I never read the original story. The problem is Baron Sengir died as a child, became a vampire, and 'grew up' into his current appearance, right? That is pretty weird.
Yep. I actually thought I'd posted a link to the thread in the OP where I explained it in more detail, but it turns out I got my own walls of text mixed up and posted the wrong link, sorry...
Here's the correct one:
viewtopic.php?f=18&t=21707The most glaring problem with 'Song for the Plague Rats' is, to make it short, the fact that the Baron is still a child when he is turned into a vampire, and the story itself suggests that that's never going to change. When the boy talks about his father's plans to turn himself into a vampire, he explains: "It means he's going to change himself, so he won't get old - well, get any older anyway.
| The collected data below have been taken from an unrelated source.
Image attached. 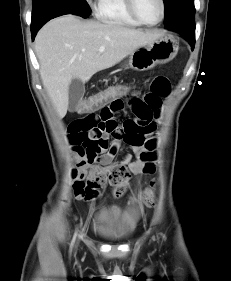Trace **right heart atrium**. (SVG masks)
Returning a JSON list of instances; mask_svg holds the SVG:
<instances>
[{"label":"right heart atrium","instance_id":"d8ad5b80","mask_svg":"<svg viewBox=\"0 0 231 281\" xmlns=\"http://www.w3.org/2000/svg\"><path fill=\"white\" fill-rule=\"evenodd\" d=\"M95 0H86L87 3L93 4Z\"/></svg>","mask_w":231,"mask_h":281}]
</instances>
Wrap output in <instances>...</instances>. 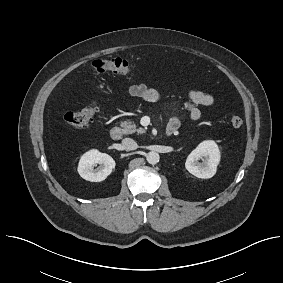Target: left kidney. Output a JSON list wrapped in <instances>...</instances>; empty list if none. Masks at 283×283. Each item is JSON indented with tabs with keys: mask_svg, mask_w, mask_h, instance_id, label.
Instances as JSON below:
<instances>
[{
	"mask_svg": "<svg viewBox=\"0 0 283 283\" xmlns=\"http://www.w3.org/2000/svg\"><path fill=\"white\" fill-rule=\"evenodd\" d=\"M203 159L202 163L198 160ZM220 162V150L212 140L201 142L187 157L185 167L192 175L208 179L215 175Z\"/></svg>",
	"mask_w": 283,
	"mask_h": 283,
	"instance_id": "5707ae66",
	"label": "left kidney"
}]
</instances>
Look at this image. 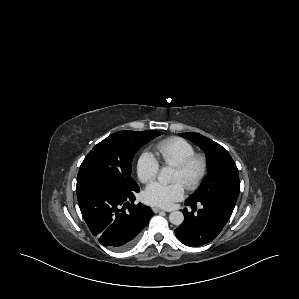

He's going to make himself live forever." (p. 60). When they overpower his father and kill him in the process, this results in the boy being afflicted by the curse his father was going to put onto himself, and he declares himself the new Baron Sengir.
So, yeah, the story itself acknowledges that the vampiric condition would stop people from aging.
I do think vampires in some fiction continue aging, just as a slow rate and often becoming something more monstrous rather than just an old human. But that's different from a vampire that looks like a child going through an aging up process like living humans do.
Is it confirmed that Baron Sengir died and that his type of vampire is a post-mortem transformation? Or could he be transformed by the curse, so he is still 'living' or some semblance of it and so he continues aging?
Sengir vampires have indeed confirmed to be undead, though I can't tell you what exactly the sources for that were from the top of my head (or whether the short story in question brings it up). I'll try to find more info about it, though. Also note that the flavour text of the new card reads:
"Death is a small price to pay for immortality." - Baron SengirSo the card that appears to show him as a child being transformed into a vampire suggests he actually died an returned. There are vampires in Magic that
do age, but those are exactly the ones that aren't undead, namely those from Innistrad and Zendikar.